Jack felt sufficiently intrigued to turn away from the conference room. “Why?”
“Because no one turns down money,” Riley guessed.
“Exactly. Because they can and because they want to.” She gestured toward the board. “The more money you give back to the party, the more powerful you become, and the more you’re expected to give, and on and on in a circle. It’s pay to play to the nth degree.”
Riley asked, “What does the party do with it, other than use it for their campaigns?”
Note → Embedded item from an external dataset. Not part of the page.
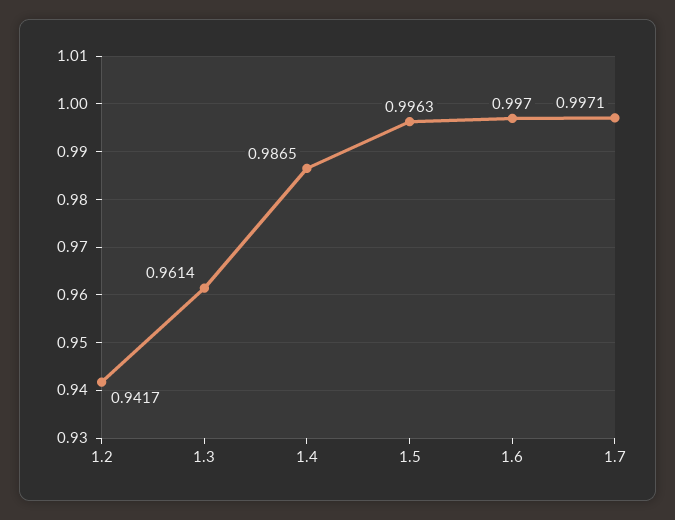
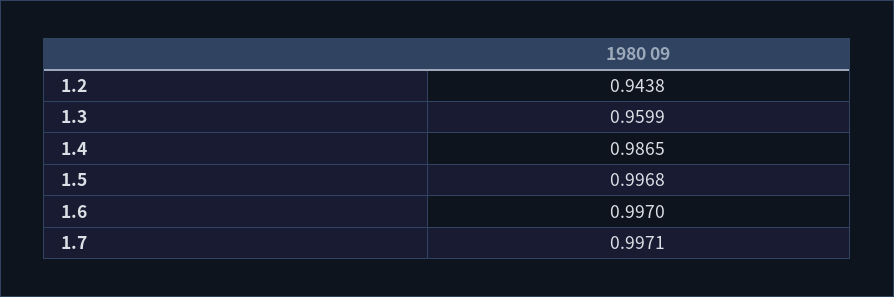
1.2: 0.9417 -> 0.9438
1.3: 0.9614 -> 0.9599
1.5: 0.9963 -> 0.9968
“That’s the sixty-four-million-dollar question, isn’t it, detective?” Lori asked, making Jack’s partner blush again. “They use it for paying the rent on this place, I’m sure, and paying their salaries, and buying air time and campaign literature for that newbie in the swing district who needs a boost. They recruit candidates when necessary. They throw big-ticket fund-raisers to drum up even more money. Beyond that, I would really like to know what they do with it. That’s a story I’ve been working on for a while, but if you thought the vigilante killer could make like a ghost, the party accountant could give him a lesson or two.”